Can anyone believe that a contemporary Republican politician who refused to join a Christian church, who was described by friends as "an avowed and open infidel," who had written a book mocking the miracles in the Bible, who described evangelical voters as "priest-ridden," and was a "warm advocate" of evolutionary theory, could be nominated for president by today's Republican Party?
There is one subject, to be sure, on which the contemporary right might approve of Lincoln. On the basis of claims of executive power, during the Civil War Lincoln ordered the eventual nationwide suspension of habeas corpus, a policy ratified by Congress. He ordered the arrest of legislators in Maryland and the deportation to the Confederacy of an Ohio Democrat who criticized him. Even Lincoln's allies like Supreme Court Justice David Davis thought that Lincoln went too far in the emergency, but Lincoln wrote: "I think the time not unlikely to come when I shall be blamed for having made too few arrests rather than too many." Here, if nowhere else, the conservative Republicans who have defended the Bush administration's authorization of torture and denounced the closing of Guantánamo might finally find an aspect of Lincoln to admire.
None of this means that someone with Abraham Lincoln's views today would be found on the left. Lincoln the wealthy railroad lawyer was too enthusiastic about business, industrial growth and the conversion of wilderness into cities for the approval of those contemporary progressives who despise capitalism and denounce sprawl. A contemporary Lincoln might find himself more at home among Democrats focused on technology and economic growth.
One thing, however, is clear: Nobody with Lincoln's religious and political beliefs could be a conservative Republican on the bicentennial of Lincoln's birthday. Until a generation ago, someone who thought the way Lincoln did could still find a home among the moderate Republicans of the Northeast and Midwest. But today Lincoln Republicans have been driven out of the Republican Party by an alliance of the religious right and free-market fundamentalists. The Northern and Midwestern states that voted for Lincoln in 1860 are largely Democratic today. Take away the thinly populated mountain-prairie West, and the Republican Party is essentially the party of the former Confederacy. Lincoln, the first Republican president, would find himself marginalized in the party he helped to found, by the political descendants of the Southern Jeffersonians and Jacksonians whom he opposed throughout his political career and defeated in war. While today's Democrats are not necessarily the party of Lincoln, the GOP definitely is not Mr. Lincoln's party anymore.

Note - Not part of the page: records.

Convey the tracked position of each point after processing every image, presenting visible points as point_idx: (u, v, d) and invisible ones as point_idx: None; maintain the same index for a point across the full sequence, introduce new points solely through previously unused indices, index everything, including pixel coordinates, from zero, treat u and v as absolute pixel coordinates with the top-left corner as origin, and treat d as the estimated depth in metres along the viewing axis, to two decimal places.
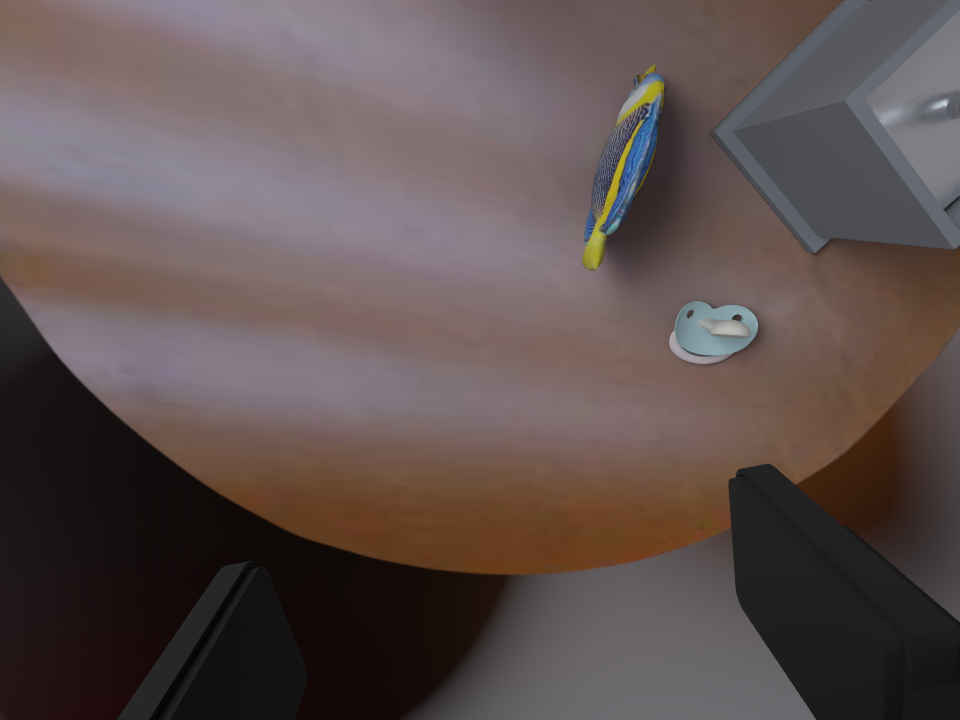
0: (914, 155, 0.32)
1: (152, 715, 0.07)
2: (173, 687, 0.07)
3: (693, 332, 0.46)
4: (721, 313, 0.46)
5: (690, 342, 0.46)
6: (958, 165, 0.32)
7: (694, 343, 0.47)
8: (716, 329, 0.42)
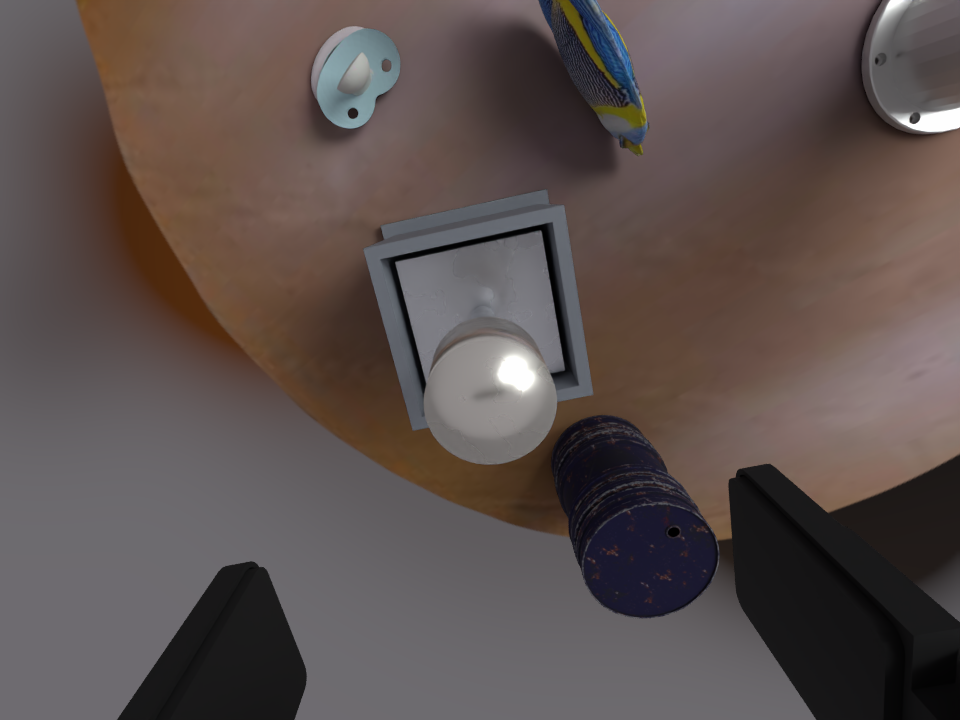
0: (463, 266, 0.32)
1: (152, 715, 0.07)
2: (173, 687, 0.07)
3: None
4: (366, 101, 0.40)
5: (354, 47, 0.38)
6: (430, 299, 0.33)
7: (350, 52, 0.38)
8: (365, 57, 0.35)
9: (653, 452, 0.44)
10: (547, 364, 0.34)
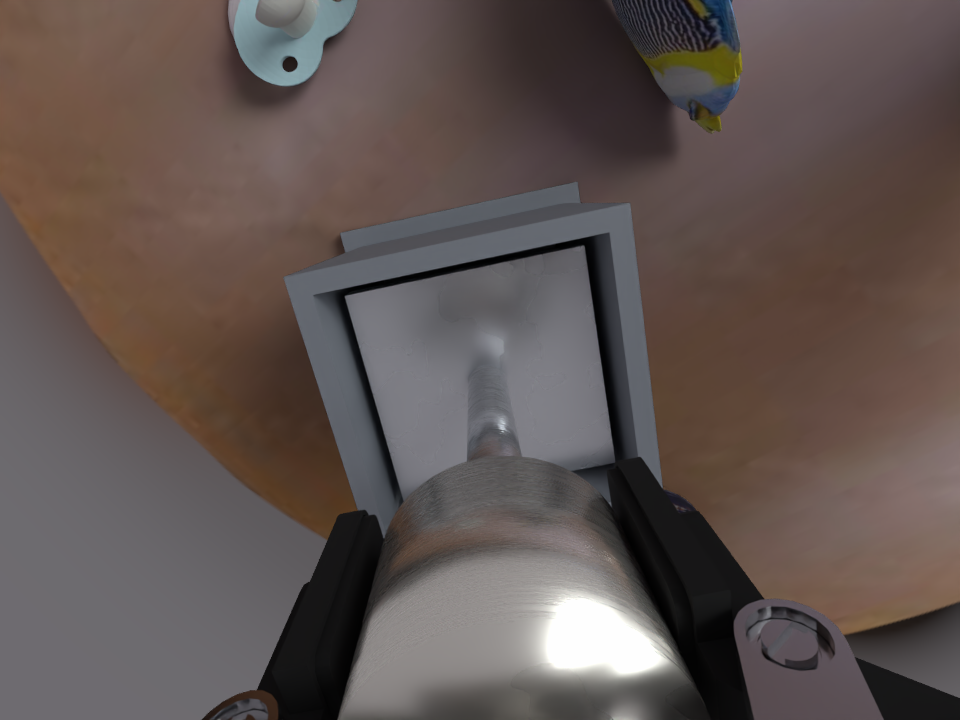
0: (456, 303, 0.20)
1: (321, 623, 0.08)
2: (330, 604, 0.08)
3: None
4: (310, 46, 0.27)
5: None
6: (403, 355, 0.20)
7: None
8: None
9: None
10: (588, 454, 0.22)
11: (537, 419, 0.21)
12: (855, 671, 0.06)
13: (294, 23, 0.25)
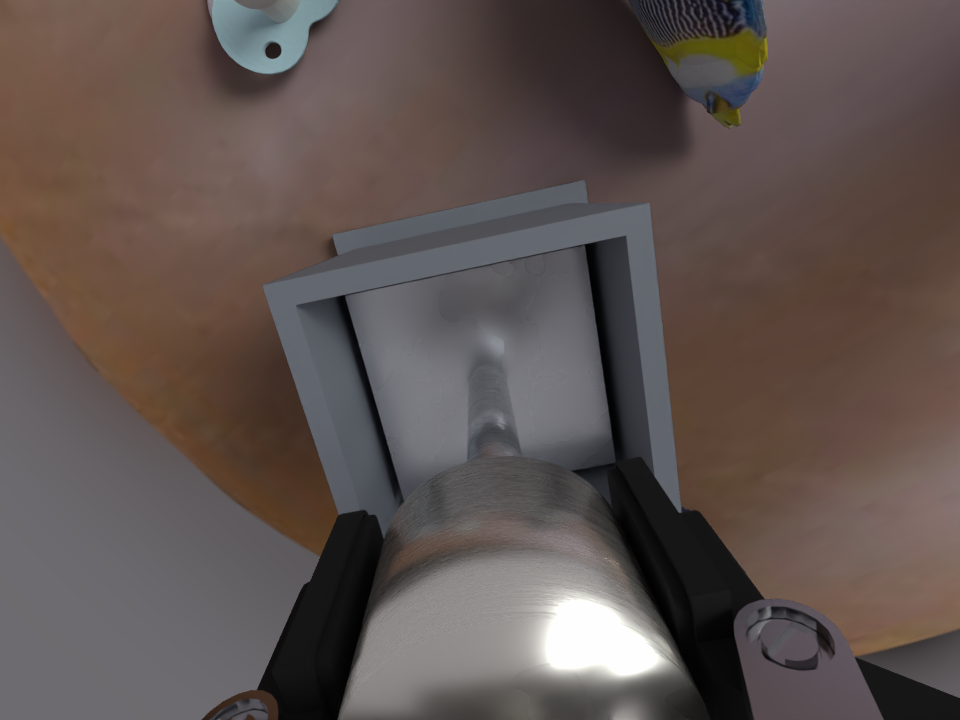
0: (456, 302, 0.20)
1: (321, 624, 0.08)
2: (330, 604, 0.08)
3: None
4: (295, 31, 0.25)
5: None
6: (404, 355, 0.20)
7: None
8: None
9: None
10: (588, 453, 0.22)
11: (537, 419, 0.21)
12: (855, 671, 0.06)
13: (276, 5, 0.23)
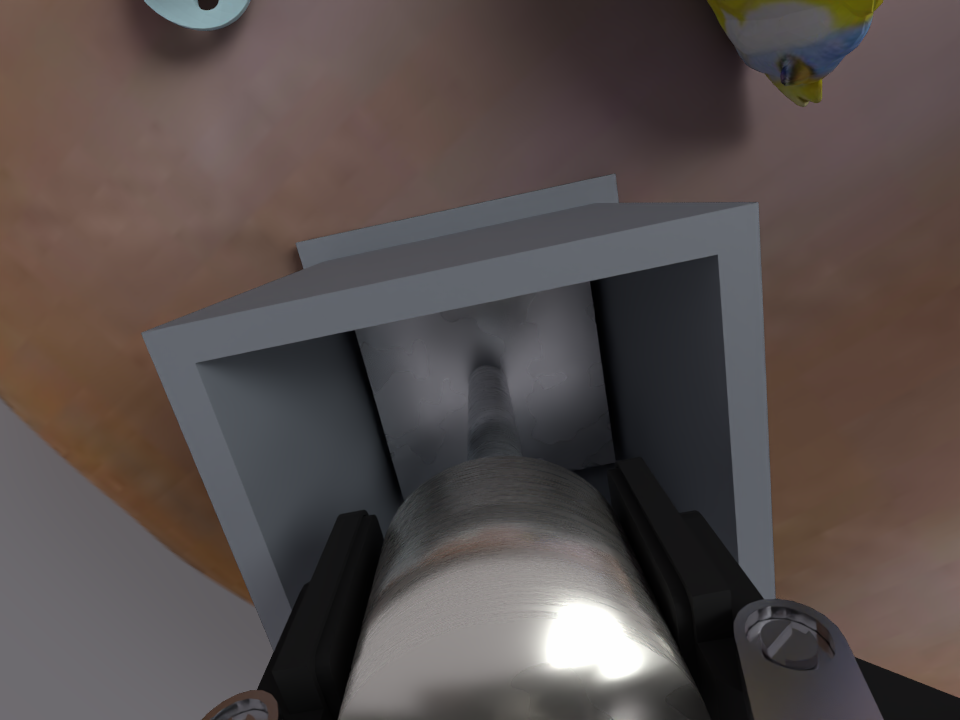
0: None
1: (322, 624, 0.08)
2: (331, 605, 0.08)
3: None
4: None
5: None
6: (404, 355, 0.20)
7: None
8: None
9: None
10: (588, 453, 0.22)
11: (537, 419, 0.21)
12: (855, 671, 0.06)
13: None
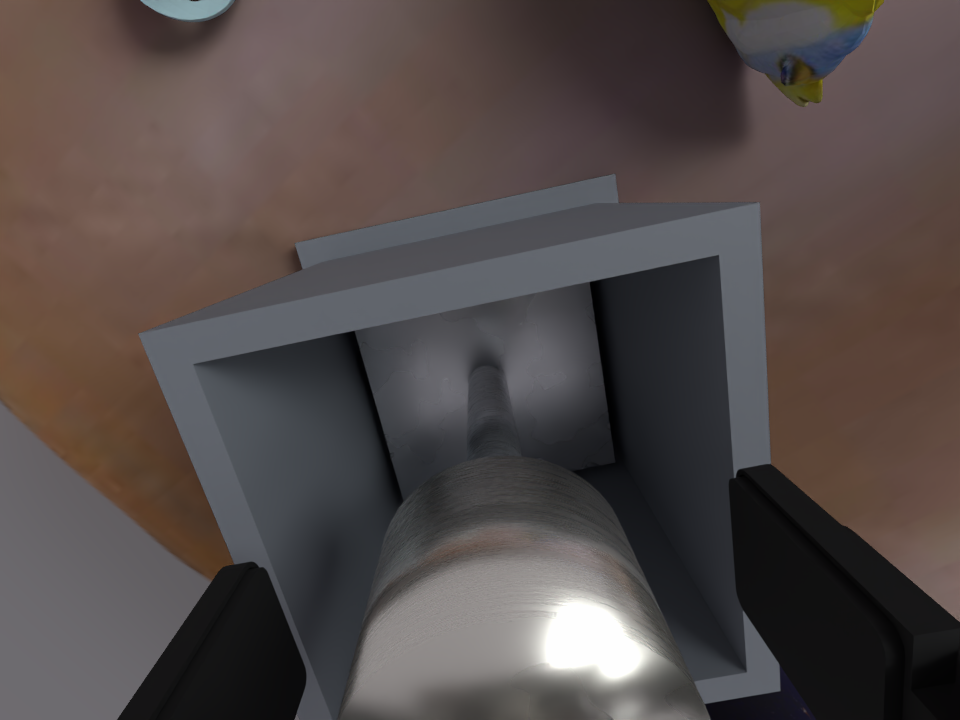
0: None
1: (152, 715, 0.07)
2: (173, 687, 0.07)
3: None
4: None
5: None
6: (403, 355, 0.20)
7: None
8: None
9: None
10: (588, 454, 0.22)
11: (537, 419, 0.21)
12: None
13: None
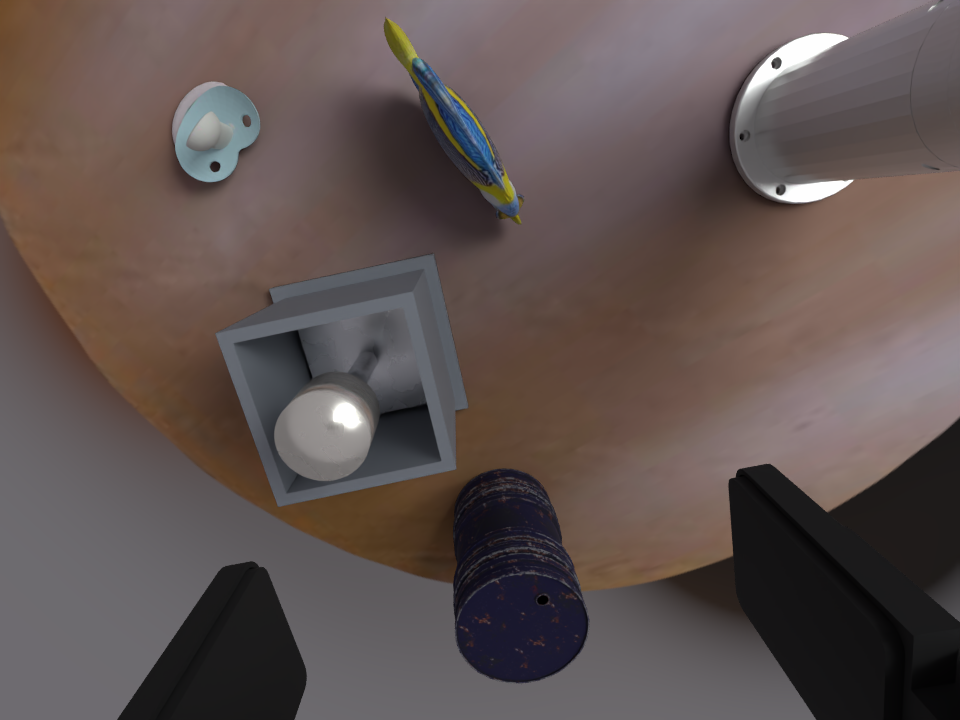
0: (349, 320, 0.41)
1: (151, 715, 0.07)
2: (173, 687, 0.07)
3: (222, 113, 0.39)
4: (229, 154, 0.40)
5: (212, 103, 0.38)
6: (324, 346, 0.41)
7: (209, 107, 0.38)
8: (214, 116, 0.35)
9: (544, 509, 0.45)
10: (422, 397, 0.43)
11: (394, 378, 0.42)
12: None
13: (215, 144, 0.38)
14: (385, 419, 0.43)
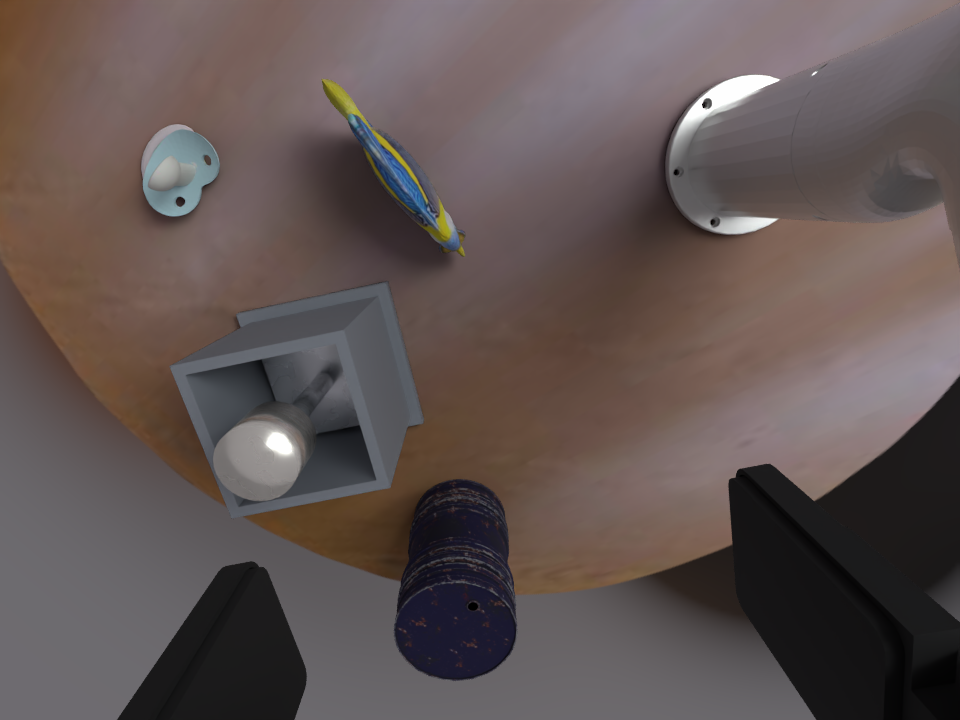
0: None
1: (152, 715, 0.07)
2: (173, 687, 0.07)
3: (186, 153, 0.42)
4: (193, 190, 0.43)
5: (176, 144, 0.42)
6: (284, 368, 0.45)
7: (173, 148, 0.42)
8: (172, 160, 0.39)
9: (490, 519, 0.48)
10: None
11: (349, 398, 0.46)
12: None
13: (178, 182, 0.41)
14: (341, 435, 0.46)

Lincoln concluded his First Inaugural Address on March 4, 1861, by declaring: "I am loath to close. We are not enemies, but friends. We must not be enemies. Though passion may have strained, it must not break our bonds of affection. The mystic chords of memory, stretching from every battle-field, and patriot grave, to every living heart and hearth-stone, all over this broad land, will yet swell the chorus of the Union, when again touched, as surely as they will be, by the better angels of our nature." Lincoln's hope in his first inaugural for reconciliation and his call in his second inaugural in 1865 for reunion "[w]ith malice toward none; with charity for all" were separated by the volcanic chasm of the Civil War. For Lincoln, compromise was desirable, but never at the expense of principle. In today's national emergency, the worst economic crisis since the Great Depression, conflict is preferable to compromise between justice and injustice or sanity and error. Winners should be charitable -- but first they have to win. In the words of Abraham Lincoln in his Cooper Union Address in 1860: "Let us have faith that right makes might, and in that faith, let us, to the end, dare to do our duty as we understand it."